Eski başkan Trump'tan sonra ABD'nin dış ve uluslararası siyasetlerinde önemli bir değişikliğin olacağını düşünmüyorum ve esasen ABD başkanları bu konuda önemli bir rol oynamaz. ABD'nin dünyadaki sultacı rolü hızla renksizleşiyor ve dünya çapında büyük bir insani uyanış yaşanmaktadır. Milletler, sultacılar eksenli mevcut düzende dünya durumunun düzeleceği konusunda hayal kırıklığına uğramışlar ve bugün çok iyi biliyorlar ki, bu düzen sömürge döneminin bir devamıdır ve elbette yeni bir biçimde uluslara musallat olmak, onların zenginliklerini yağmalamak ve kaderlerini belirleme haklarını ihlal etmek ve özgürlüklerin kısıtlanması ve adaletin ortadan kaldırılması içindir. Dünyanın her bir yerinde özgür seçimler yapılırsa, insanlar bağımsız, popüler, adil ve sulta karşıtı akımlara oy verirler. Ne yazık ki tüm ülkelerde bilgisizlikten, cehaletten veya kişisel veya grup çıkarlardan dolayı dünyanın gerçeğini görmek istemeyen insanlar vardır. Sorunların çözümü dünyaya egemen olan baskıcı ve tek taraflı sisteme teslim olmak değildir.

Onlar hiç bir millete karşı merhametli davranmayacaklar; sadece milletlerin modern kölelik biçiminde olmalarını istiyorlar. İnsan onuru, durumu, adalet ve saygı temelinde düzeltme çabalarının yapılmasını gerektirir. Nitekim milletlerin dalga dalga bu harekete katıldığını da görüyoruz.

TÜRK HALKINI SEVİYORUM

  • Sayın Cumhurbaşkanı, Sayın Ahmedinejad neler yapıyor. Siyasetle yine yakından ilgileniyor musunuz?

Çeşitli bilimsel, kültürel, sosyal, politik ve ailevi faaliyetler ve vatandaşlarla buluşma toplantıları benim günlük programlarımı oluşturuyor.

  • Sayın Cumhurbaşkanı, İran ilişkileri de son zamanlarda Astana Süreci ile bir hayli gelişti. Türkiye-Rusya ve İran ilişkilerini bu çerçevede nasıl değerlendirirsiniz?

Saygı ve adalete dayalı işbirliği dışında sorunların çözümü mümkün olmayacaktır. Tüm milletler ve hükümetler bu eksen üzerinde barışçıl bir yaşam ve dostane işbirliğini geliştirmek için çalışmaları gerekiyor. Tüm hükümetler kendi halkalarının diğer milletlerle yapıcı etkileşim, özgür ve tam bir işbirliği içinde olmaları için fırsat sağlamakla mükelleftir.

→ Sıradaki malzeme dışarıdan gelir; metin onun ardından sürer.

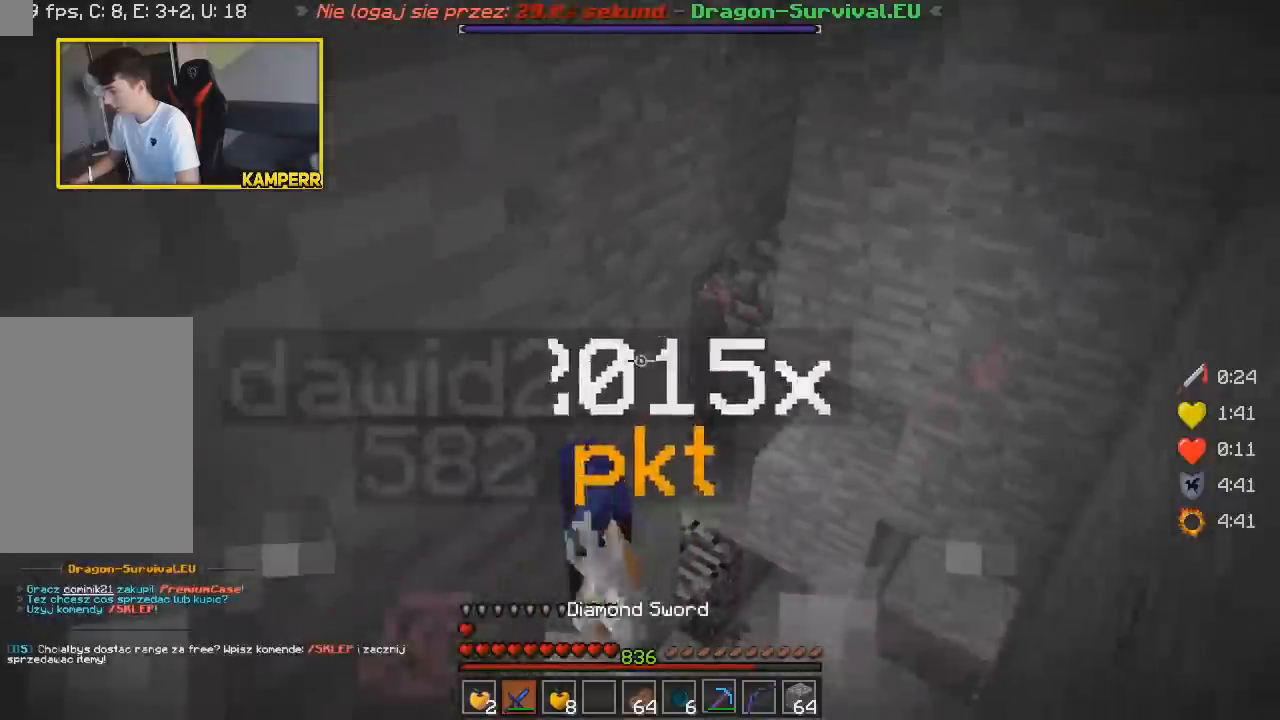
{"keys": ["s"], "mouse": ["left"], "events": [[83, "w", "down"], [233, "mouse_left", "down"], [350, "mouse_left", "up"], [383, "mouse_left", "down"], [433, "s", "down"], [450, "w", "up"]]}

  • Efendim, zaman ayırdığınız için çok teşekkür ederiz. Son olarak Türk halkına bir mesajınız olacak mı?

Türkiye halkı insan toplumunun parlak geleceğini inşa etmede önemli rol oynayacak mümin, samimi, sevgi dolu ve son derece adalet talep eden, barışçıl ve özgürlüğü isteyen bir halktır. Her birini kalbimin derinliklerinden seviyor; herkes için sağlık, mutluluk ve başarı diliyorum. Gelecekte yaşam seviyesini yükseltmek ve bölge ile dünyadaki durumu iyileştirmek için iki ülke halkları arasında işbirliğini ve çok daha geniş ilişkileri göreceğimize eminim.